Ah! que saudades que tenho…
*Roberto Tereziano
Qualquer final de semana que se aproximava eu não pensava duas vezes, calçava um chinelo, mochila nas costas, rumo à fazenda. O que hoje é longe, não era nem sequer pensado. Subia pela Rua Assis Figueiredo sentido norte, e pé na estrada. Nem sei como ou com quem aprendi o caminho. Só sei que chegava lá. Normalmente ia pela estrada do Cristo.
Gostava também de andar pela trilha da Fonte dos Amores, mas, por ela teria que subir e descer quase um quilometro a mais para depois descê-lo e retomara o meu caminho.
Também havia outro aspecto interessante e vantajoso, indo pela estrada que ainda era de terra; Poder caminhar olhando as plantas, as arvores gigantescas e quase centenárias. Sempre marcava as que abrigavam orquídeas. Não que eu fosse orquidófilo ou quisera sê-lo. O encantamento era outro.
O caminho nem era sentido e logo estava no ponto mais auto de minha rota. Aqui ele se triplicava em opções. À direita chegaria à Pedra Balão. À esquerda subiria até o monumento ao Cristo. Como não sabia que o Cristo era mais para a esquerda e nem pretendia rezar escolhia sempre o caminho do centro.
Abria uma porteira, passava por um sítio particular. Caminhava atento na esperança de ver uma pessoa conhecida. Sabia que ali morava uma colega de sala de aula, acho que se chamava Aparecida. Mas ela nunca apareceu enquanto minhas passagens pelo sítio dela. Mais algumas porteiras a baixo e já estava na Fazenda Barreiro, caminho inverso de tudo e eu nem sabia que a vida de Poços de Caldas estava tão umbilicalmente ligada àquela fazenda.
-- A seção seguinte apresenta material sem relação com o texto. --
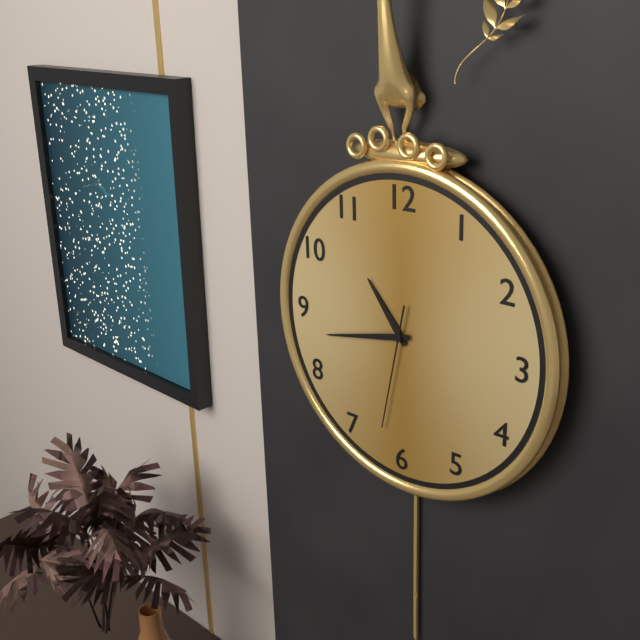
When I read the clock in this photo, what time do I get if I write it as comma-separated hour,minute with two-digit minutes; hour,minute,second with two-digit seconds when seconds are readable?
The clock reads 10,43,32
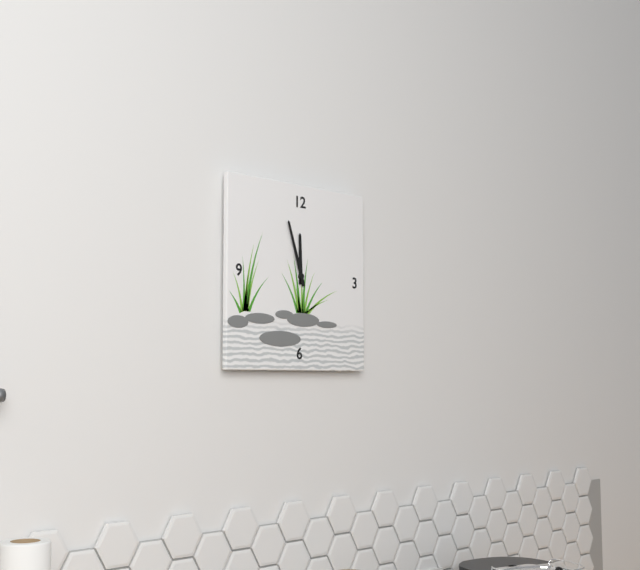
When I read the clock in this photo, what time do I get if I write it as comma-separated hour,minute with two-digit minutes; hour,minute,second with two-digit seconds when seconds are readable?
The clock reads 11,57
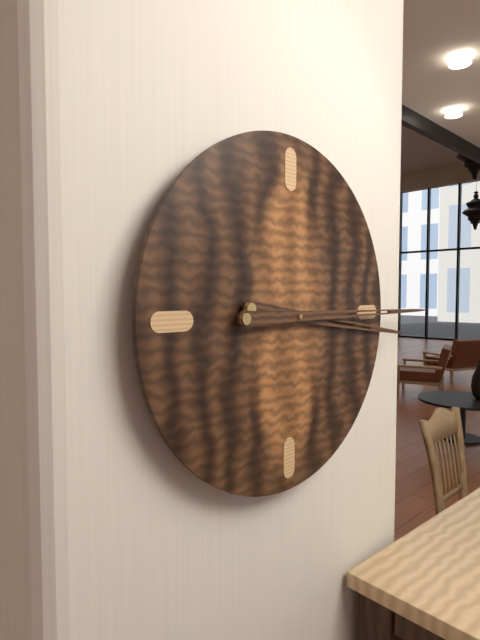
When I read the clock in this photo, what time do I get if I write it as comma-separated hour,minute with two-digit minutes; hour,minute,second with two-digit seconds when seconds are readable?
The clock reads 3,15
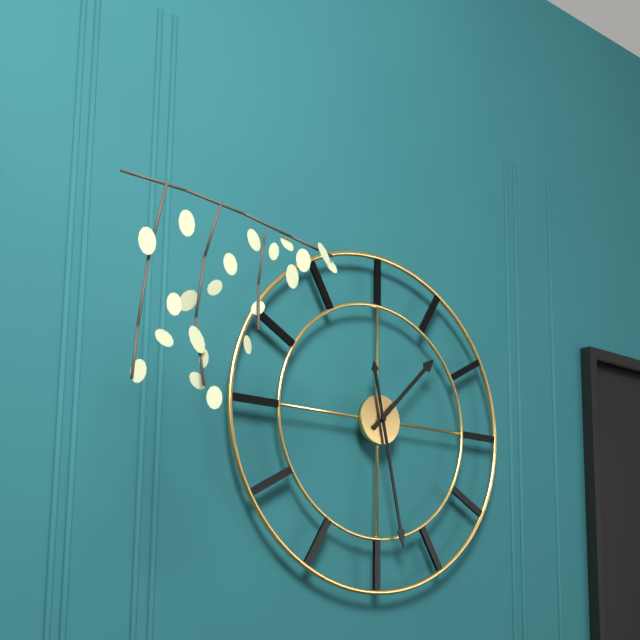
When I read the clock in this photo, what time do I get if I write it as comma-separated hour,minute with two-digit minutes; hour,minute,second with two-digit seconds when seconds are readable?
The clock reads 1,28
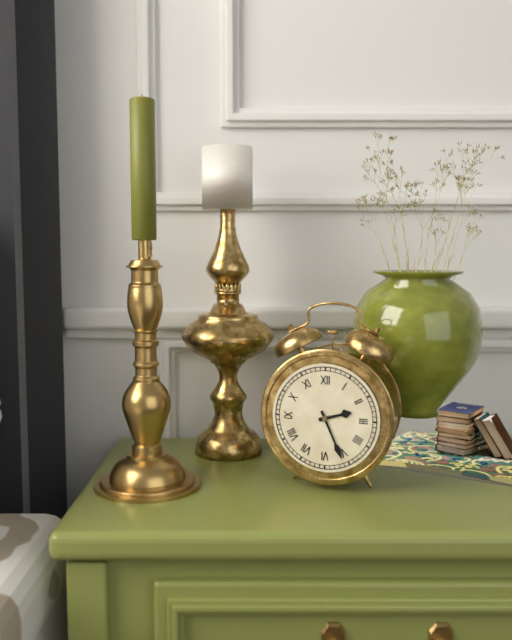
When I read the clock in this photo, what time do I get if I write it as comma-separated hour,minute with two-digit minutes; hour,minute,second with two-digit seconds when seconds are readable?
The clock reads 2,26
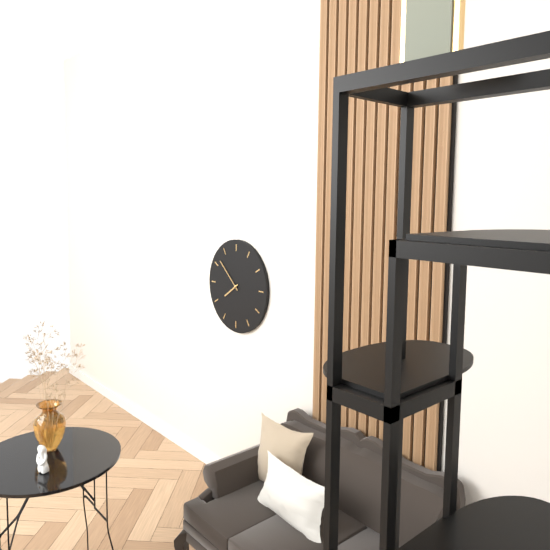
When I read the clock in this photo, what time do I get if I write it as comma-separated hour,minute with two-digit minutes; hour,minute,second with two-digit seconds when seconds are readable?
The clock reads 7,52
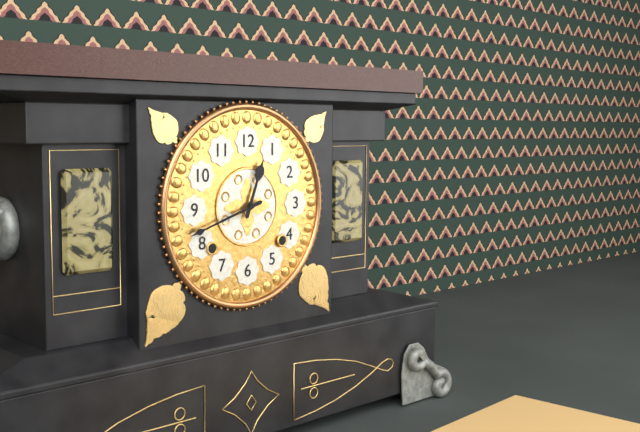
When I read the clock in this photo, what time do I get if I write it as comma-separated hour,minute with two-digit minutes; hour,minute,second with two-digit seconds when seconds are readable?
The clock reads 12,42
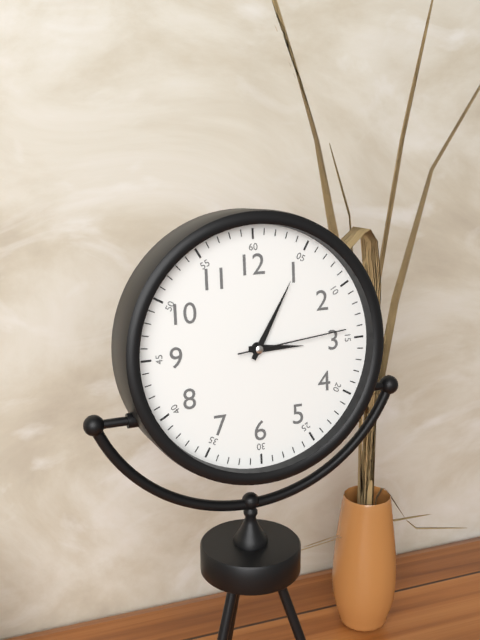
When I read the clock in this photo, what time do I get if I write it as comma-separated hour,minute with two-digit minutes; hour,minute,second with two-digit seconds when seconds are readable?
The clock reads 3,05,14
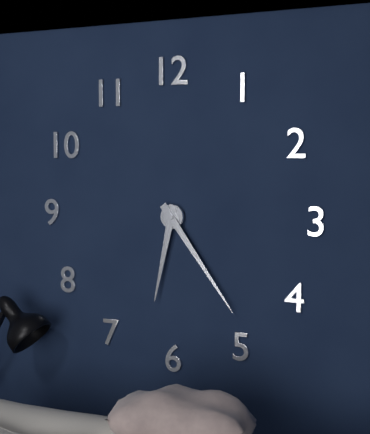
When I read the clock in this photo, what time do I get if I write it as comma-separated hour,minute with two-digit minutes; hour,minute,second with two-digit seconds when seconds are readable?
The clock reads 6,24
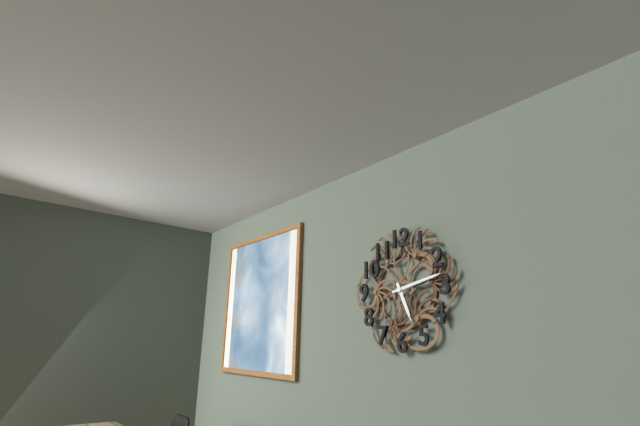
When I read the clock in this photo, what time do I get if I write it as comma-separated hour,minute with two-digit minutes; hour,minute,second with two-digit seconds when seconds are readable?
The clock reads 5,13
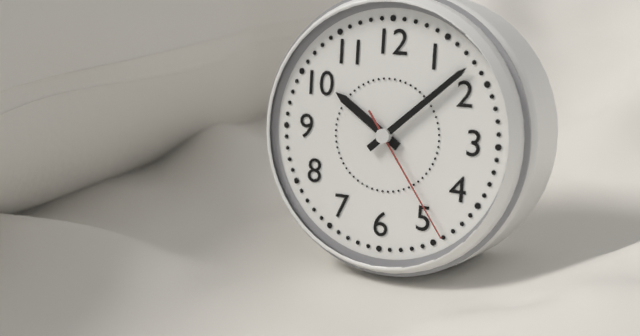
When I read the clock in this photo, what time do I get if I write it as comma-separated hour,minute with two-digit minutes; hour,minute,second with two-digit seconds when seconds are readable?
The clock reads 10,08,24
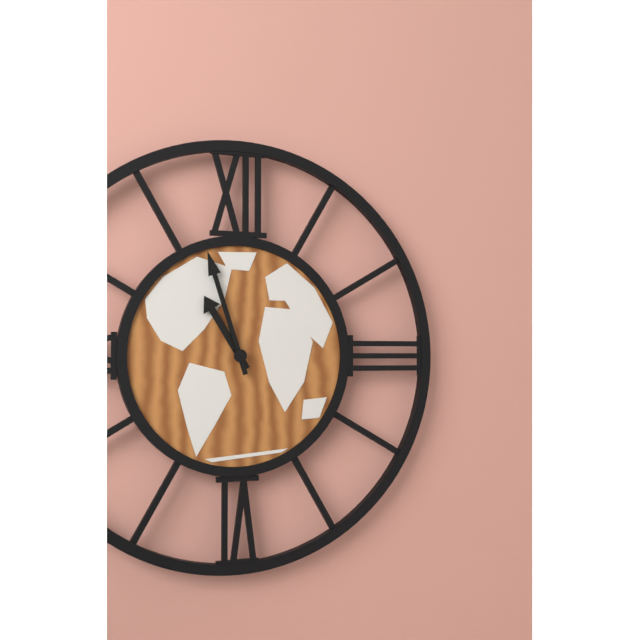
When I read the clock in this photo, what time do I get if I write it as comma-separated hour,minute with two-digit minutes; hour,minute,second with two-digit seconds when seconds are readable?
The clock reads 10,57
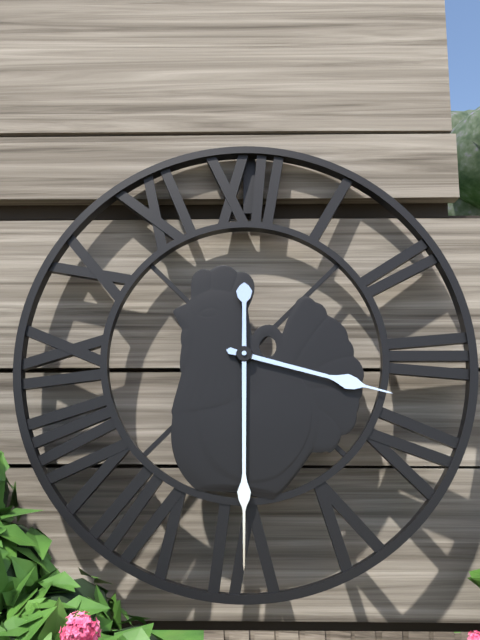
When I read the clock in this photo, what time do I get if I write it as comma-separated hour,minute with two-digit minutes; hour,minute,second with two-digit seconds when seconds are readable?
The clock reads 3,30
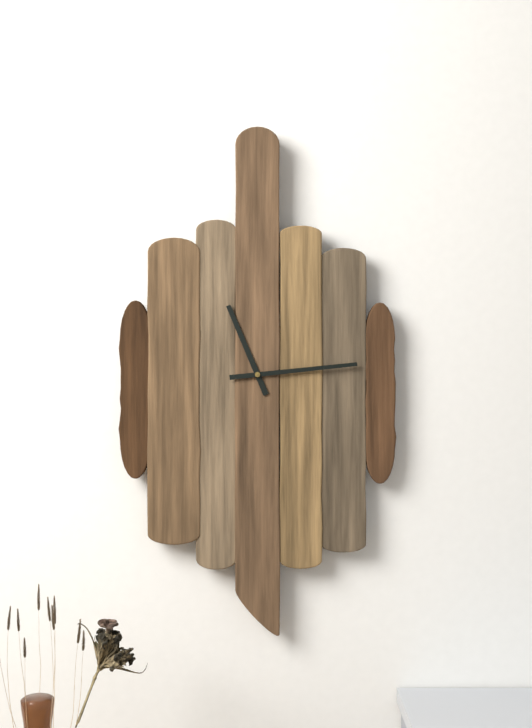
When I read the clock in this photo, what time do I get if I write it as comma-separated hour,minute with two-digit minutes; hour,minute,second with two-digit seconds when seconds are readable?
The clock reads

A chegada virava festa não só pelo encontro de uma família amiga, mas também pelo final de semana que se seguia. Buscar milho para o monjolo que havia na porta, cair de cavalo meio selvagem na palha de café ou casca de arroz. Colher mangas e outras frutas no pé, leite tirado na hora e outras tarefas ou farras inocentes, boas para crianças como eu.
Ainda existia o escritório da fazenda que foi do Coronel Agostinho Junqueira, a capela, os grandes currais. No escritório um lembrete que como um dístico ficava afixado na parede: “Não falte ao trabalho, pois o patrão pode notar que a sua falta não faz falta.” Tinha até ao fundo da casa onde eu ficava um velho cemitério, talvez de antigos escravos.
Para um menino da cidade tudo era novidade. Eram dois ou três dias de diversão até que a tarde de domingo chegasse. Domingo, passado o almoço chegava a hora de me preparar para a volta e não poderia ser muito tarde pois no caminho outra missão me esperava.
Na mochila já havia um tanto de fubá mimoso moído, quase na hora de voltar, rapadura e mais algumas daquelas guloseimas que se tem em abundancia na roça. Finalmente, pé na estrada.
No caminho de volta duas coisas importantes ainda poderiam acontecer, encontrar alguns turistas esperando alguém que subisse em árvores para colher orquídeas, ou uma carona até o centro da cidade. Na maioria das vezes as duas coisas aconteciam, e das flores colhidas os turistas escolhiam algumas, e as que sobravam, bastava passar pela rua principal da cidade para que pessoas as comprassem. Em tal período a consciência da época não considerava crime colher tais plantas e aquele dinheirinho era sempre bem vindo.
Diria o Velho poeta: “Ah! Que saudades que tenho da aurora da minha vida…”
Valeu Tere
Tereziano é um acervo!!!!
Acho que a saudade das coisas que fazíamos na infância e que nos trazem saudades vem do fato de que vivíamos o momento, por ser crianças, e sem muita preocupação com o futuro, coisa de gente grande. Como diz o livro sagrada, “não andeis ansiosos pelo dia de amanhã.”